5.6 Future Directions

The processing of AS-BFS-related algorithms on large real-world graphs can exploit a topology-driven heterogeneous computing strategy, that combines CPUs and GPUs by considering the presented empirical evidence shown in Section 5.4.3 of the suitability of a variety graph loads and algorithms to different parallel architectures and different BFS algorithms approaches.

The authors have observed that Totem [4547], a graph computation framework that exploits single-node multicore + GPU heterogeneous systems, can benefit from the KCMax partitioning heuristic [56]. Other projects that follow a BSP-like parallel computational model and that focus on minimizing the computation time of partitions could take advantage of the partitions produced by the KCMax algorithm as well.

Future work include: (1) the extension of the KCMax algorithm to calculate an arbitrary number of partitions by recursively applying the KCMax heuristic to the bisection, in order to provide support, for example, to multi-GPU architectures; and (2) producing a graph library that exploits a variety of BFS kernels accelerated by different hardware architectures, while hiding the heterogeneous computing workload distribution details from the user for the acceleration of traversal-based complex network applications.

5.7 Conclusions

Network science and complex network are becoming increasingly relevant for representing and analyzing multi-relational Big Data and in modeling complicated data structures and their interactions. The main idea behind a complex network is to model high-order interactions among the individual components of large systems by means of graphs, to increase our understanding of not only immediate but also high-order interactions, as well as the implications of these interactions on the mechanisms that govern the underlying phenomenon.
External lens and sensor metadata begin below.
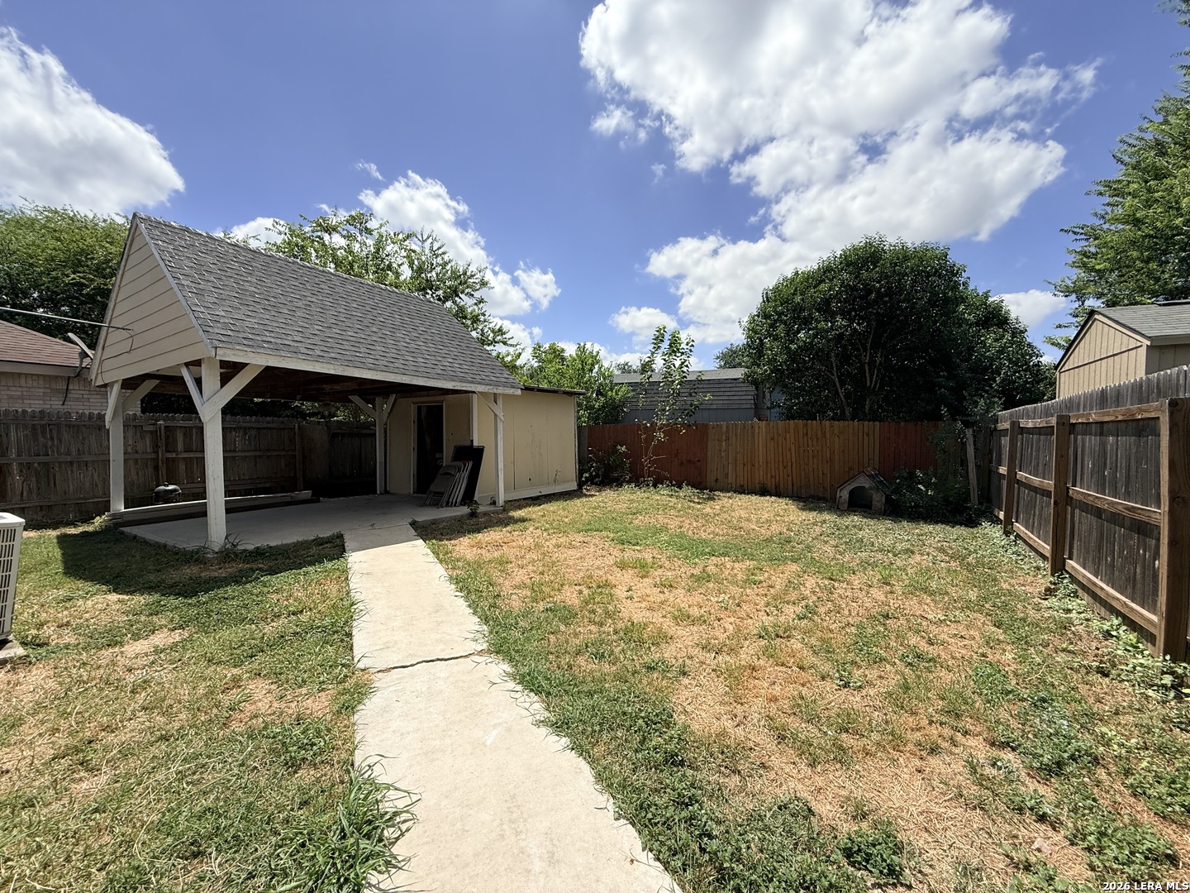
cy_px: 446
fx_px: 481
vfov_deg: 85.7
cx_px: 595
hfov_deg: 102.1
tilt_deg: -1.8
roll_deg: +0.2
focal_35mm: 14
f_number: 2.2
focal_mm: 2.22
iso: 50
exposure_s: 1/2717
We presented algorithms for performing HPC traversals on large sparse graphs by exploiting CPU multicores and GPUs. By comparing the visitor and algebraic BFS approaches, we showed that structural properties present in complex networks influence the performance of AS-BFS strategies in the following (decreasing) order of importance: (1) whether the graph is regular or non-regular (2) whether the graph is dense or not, and (3) whether the graph is SF or not. In addition, we showed that CPU’s and GPU’s are suitable for complementary kinds of graphs.

Finally, we described the KCMax graph bisection heuristic, that capitalizes on the notion of k-core decomposition to identify and separate the dense area of a complex network from the sparse one. This separation would produce a bisection of the graph where each partition is suitable for different parallel architectures, that can be exploited for load distribution on parallel heterogeneous platforms. We partitioned a collection of large real-world graphs and showed the properties of the partitions induced by the bisection.

Ongoing work includes the adaption of the unbalanced graph partitioning algorithm KCMax to BSP-like heterogeneous platforms, to minimize computation time instead of communications, and accelerate the traversal and calculation of BFS-based metrics on big real-world networks, with the objective of overcoming the limitations of homogeneous platforms.